Published 12:00 am Sunday, February 27, 2022

I recall reading an article years ago where a reporter was eavesdropping on a group of young Black boys around 12 years old and was surprised at the content of their conversation. He detailed how the kids vividly described the colors, fabric, construction and look of what he believed was either a car or some other material dream. As he listened more intently, he realized the children were talking about what kind of caskets they wanted to be buried in. Although I read that piece more than 20 years ago, it stays in the deepest and darkest recesses of my mind and turns on the porch light inside my head every now and then because nothing much has changed two decades later.

I look back on my time as a 12-year-old and there were no thoughts of such a dreary fatalistic inevitability toward life and the future. At that time, I was enjoying growing up in the bosom of this city nestled in the confines of the then safe West End community. I spent summer days playing in the vast gardens growing behind my grandparents’ home on Messner Street. I would play hide and seek in the rows of corn stalks and get a nickel for every potato I dug up. I fondly recall sitting on their back porch snapping green beans with my grandmother filling up a brown paper Food Lion grocery bag.
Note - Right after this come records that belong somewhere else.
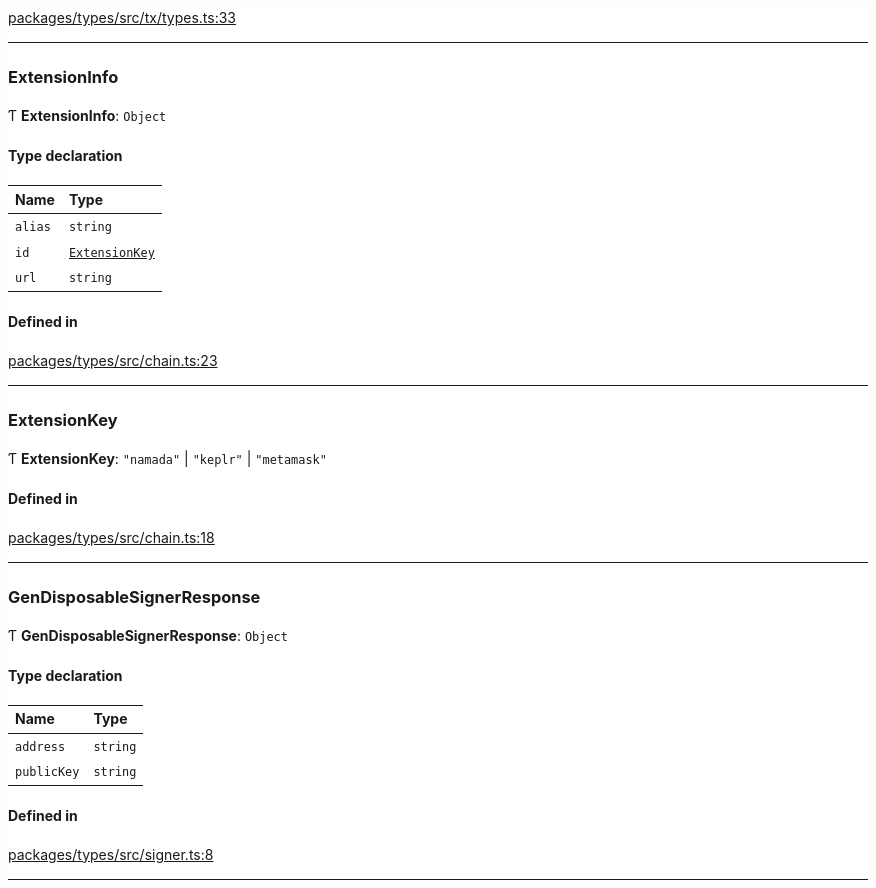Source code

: [packages/types/src/tx/types.ts:33](https://github.com/anoma/namada-interface/blob/dedbae7e806a646649051a09499b31d03fef0091/packages/types/src/tx/types.ts#L33)

___

### ExtensionInfo

Ƭ **ExtensionInfo**: `Object`

#### Type declaration

| Name | Type |
| :------ | :------ |
| `alias` | `string` |
| `id` | [`ExtensionKey`](modules.md#extensionkey) |
| `url` | `string` |

#### Defined in

[packages/types/src/chain.ts:23](https://github.com/anoma/namada-interface/blob/dedbae7e806a646649051a09499b31d03fef0091/packages/types/src/chain.ts#L23)

___

### ExtensionKey

Ƭ **ExtensionKey**: ``"namada"`` \| ``"keplr"`` \| ``"metamask"``

#### Defined in

[packages/types/src/chain.ts:18](https://github.com/anoma/namada-interface/blob/dedbae7e806a646649051a09499b31d03fef0091/packages/types/src/chain.ts#L18)

___

### GenDisposableSignerResponse

Ƭ **GenDisposableSignerResponse**: `Object`

#### Type declaration

| Name | Type |
| :------ | :------ |
| `address` | `string` |
| `publicKey` | `string` |

#### Defined in

[packages/types/src/signer.ts:8](https://github.com/anoma/namada-interface/blob/dedbae7e806a646649051a09499b31d03fef0091/packages/types/src/signer.ts#L8)

___
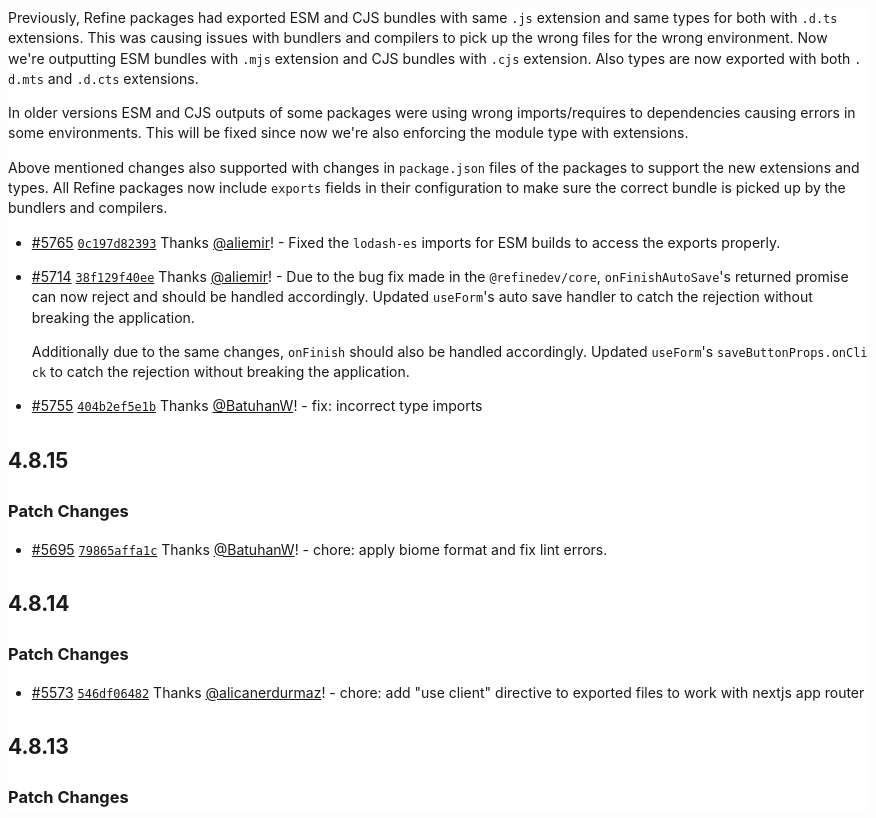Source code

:   Previously, Refine packages had exported ESM and CJS bundles with same `.js` extension and same types for both with `.d.ts` extensions. This was causing issues with bundlers and compilers to pick up the wrong files for the wrong environment. Now we're outputting ESM bundles with `.mjs` extension and CJS bundles with `.cjs` extension. Also types are now exported with both `.d.mts` and `.d.cts` extensions.

  In older versions ESM and CJS outputs of some packages were using wrong imports/requires to dependencies causing errors in some environments. This will be fixed since now we're also enforcing the module type with extensions.

  Above mentioned changes also supported with changes in `package.json` files of the packages to support the new extensions and types. All Refine packages now include `exports` fields in their configuration to make sure the correct bundle is picked up by the bundlers and compilers.

- [#5765](https://github.com/refinedev/refine/pull/5765) [`0c197d82393`](https://github.com/refinedev/refine/commit/0c197d823939ae1fd4e0ee4b5a422322853b1e45) Thanks [@aliemir](https://github.com/aliemir)! - Fixed the `lodash-es` imports for ESM builds to access the exports properly.

- [#5714](https://github.com/refinedev/refine/pull/5714) [`38f129f40ee`](https://github.com/refinedev/refine/commit/38f129f40eea109c9b89b23a8fd3f217964330c7) Thanks [@aliemir](https://github.com/aliemir)! - Due to the bug fix made in the `@refinedev/core`, `onFinishAutoSave`'s returned promise can now reject and should be handled accordingly. Updated `useForm`'s auto save handler to catch the rejection without breaking the application.

  Additionally due to the same changes, `onFinish` should also be handled accordingly. Updated `useForm`'s `saveButtonProps.onClick` to catch the rejection without breaking the application.

- [#5755](https://github.com/refinedev/refine/pull/5755) [`404b2ef5e1b`](https://github.com/refinedev/refine/commit/404b2ef5e1b8fed469eeab753bac8736ed3fe58e) Thanks [@BatuhanW](https://github.com/BatuhanW)! - fix: incorrect type imports

## 4.8.15

### Patch Changes

- [#5695](https://github.com/refinedev/refine/pull/5695) [`79865affa1c`](https://github.com/refinedev/refine/commit/79865affa1c657e6b14ed34585caeec1f3d3da7f) Thanks [@BatuhanW](https://github.com/BatuhanW)! - chore: apply biome format and fix lint errors.

## 4.8.14

### Patch Changes

- [#5573](https://github.com/refinedev/refine/pull/5573) [`546df06482`](https://github.com/refinedev/refine/commit/546df06482807e59a7f2a735361a8e9169bb2563) Thanks [@alicanerdurmaz](https://github.com/alicanerdurmaz)! - chore: add "use client" directive to exported files to work with nextjs app router

## 4.8.13

### Patch Changes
I learned my numbers by going out to the wooden garage my grandfather built and counting the mason jars full of the things we took from nature’s grocery store. My grandmother gave me part of her green thumb before she left to be with Glory by teaching me how to use a hoe to turn over dirt, plant and replant flowers and revive anything close to death in a pot or in the ground.

Reading the article, I felt a deep sense of anger as the words leapt off the page and into my consciousness. I was incensed because these young kids didn’t get to experience or enjoy the simplicity of life like I did at their age. We were allowed to be children without all the frightening issues that have curtailed young folks’ abilities to just be children today. I lamented on the thought that these young boys could not see a life beyond the bullet that would help them realize their lost dreams. I searched for someone to blame for their disillusionment wrapped in the woeful excitement of their descriptive deadly tête-à-tête. Could I blame it on poor parenting, an absent father, a lack of recreational opportunities, the system, the White Man, unequal access to educational opportunities, sold out Black folks, yadda, yadda, yadda?
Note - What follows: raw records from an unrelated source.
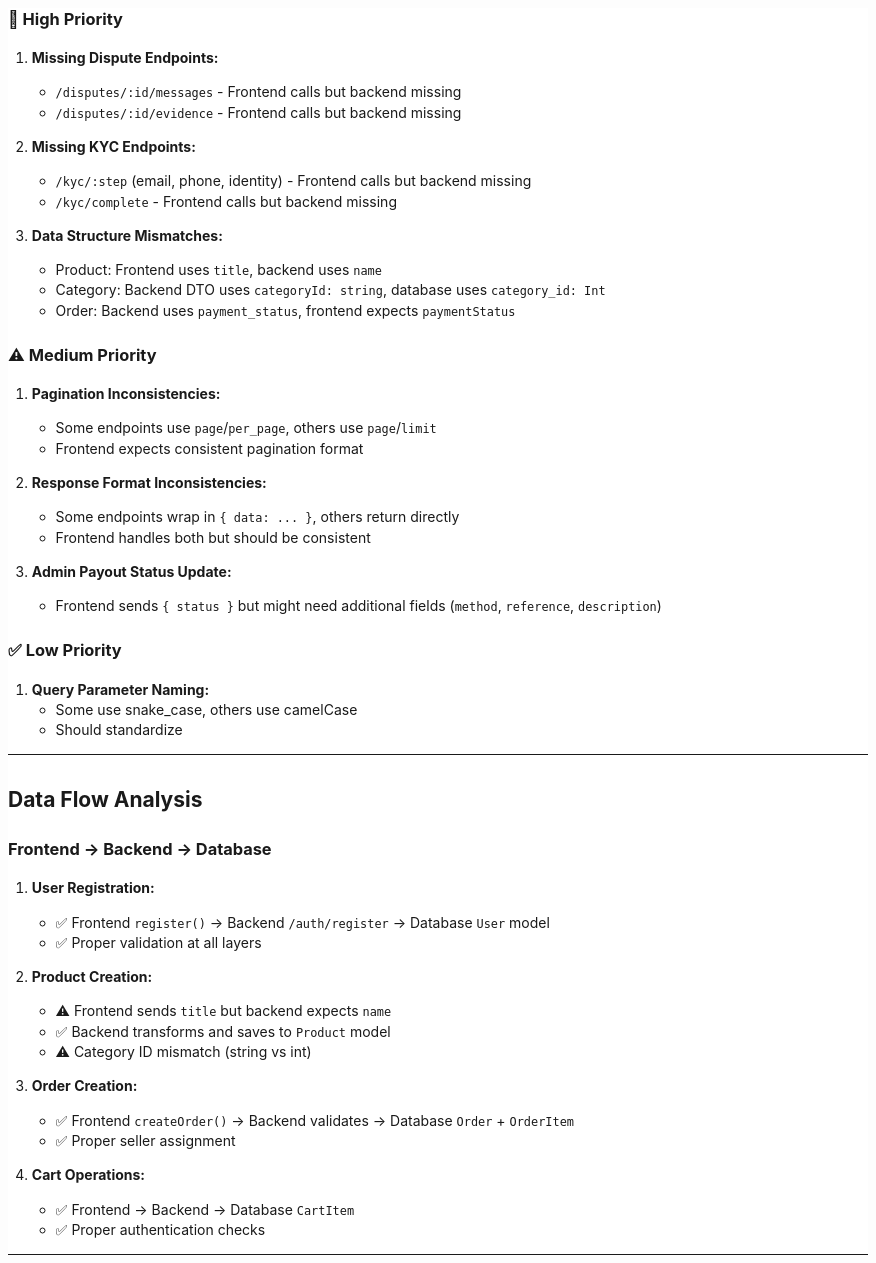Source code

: ### 🔴 High Priority
1. **Missing Dispute Endpoints:**
   - `/disputes/:id/messages` - Frontend calls but backend missing
   - `/disputes/:id/evidence` - Frontend calls but backend missing

2. **Missing KYC Endpoints:**
   - `/kyc/:step` (email, phone, identity) - Frontend calls but backend missing
   - `/kyc/complete` - Frontend calls but backend missing

3. **Data Structure Mismatches:**
   - Product: Frontend uses `title`, backend uses `name`
   - Category: Backend DTO uses `categoryId: string`, database uses `category_id: Int`
   - Order: Backend uses `payment_status`, frontend expects `paymentStatus`

### ⚠️ Medium Priority
1. **Pagination Inconsistencies:**
   - Some endpoints use `page`/`per_page`, others use `page`/`limit`
   - Frontend expects consistent pagination format

2. **Response Format Inconsistencies:**
   - Some endpoints wrap in `{ data: ... }`, others return directly
   - Frontend handles both but should be consistent

3. **Admin Payout Status Update:**
   - Frontend sends `{ status }` but might need additional fields (`method`, `reference`, `description`)

### ✅ Low Priority
1. **Query Parameter Naming:**
   - Some use snake_case, others use camelCase
   - Should standardize

---

## Data Flow Analysis

### Frontend → Backend → Database

1. **User Registration:**
   - ✅ Frontend `register()` → Backend `/auth/register` → Database `User` model
   - ✅ Proper validation at all layers

2. **Product Creation:**
   - ⚠️ Frontend sends `title` but backend expects `name`
   - ✅ Backend transforms and saves to `Product` model
   - ⚠️ Category ID mismatch (string vs int)

3. **Order Creation:**
   - ✅ Frontend `createOrder()` → Backend validates → Database `Order` + `OrderItem`
   - ✅ Proper seller assignment

4. **Cart Operations:**
   - ✅ Frontend → Backend → Database `CartItem`
   - ✅ Proper authentication checks

---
As I wallowed in belligerent thoughts about the kids’ discussion, I kept going back to wondering who was responsible for stomping on their dreams, hopes and future. There are just so many variables to consider here. But when you undermine and subvert efforts for a Boys & Girls Club on multiple occasions, pour more money into parks and empty buildings than you do people and communities, and your patented response to everything that could make a difference is “We don’t have the money for that,” please don’t feign shock, surprise and righteous indignation when these young shooters try to live out their warped dreams inside a college gym. It’s no different than you spitting in my face and trying to convince me it’s raining.

Over the years, I’ve visited a number of elementary and middle schools where I engaged in motivational conversations with kids. I asked them what their future plans would be after they graduated, and the majority said a career in professional sports. My next question was what if you don’t make it to that level, then what’s next? Implicit in that question, I was trying to get them to dream and think not just about a professional employment goal, but to also think about a future those kids 20 years ago were not taught to believe in or think about. I just wanted them to dream.

What continues to hurt my heart is kids today are still unable to dream and imagine a bright future filled with success. Case in point are incidents like the Catawba College shooting and continuous gun violence. I dreamed as a child and mine were in color, 3D and beautifully remarkable. I knew I wanted to be in journalism in the seventh grade, dreamed I would marry Thelma from Good Times and play for the Dallas Cowboys. Does all of that sound silly and weirdly absurd? Well, it should. That’s what a 12-year-old boy should be thinking and dreaming about, not preparations for after their untimely demise.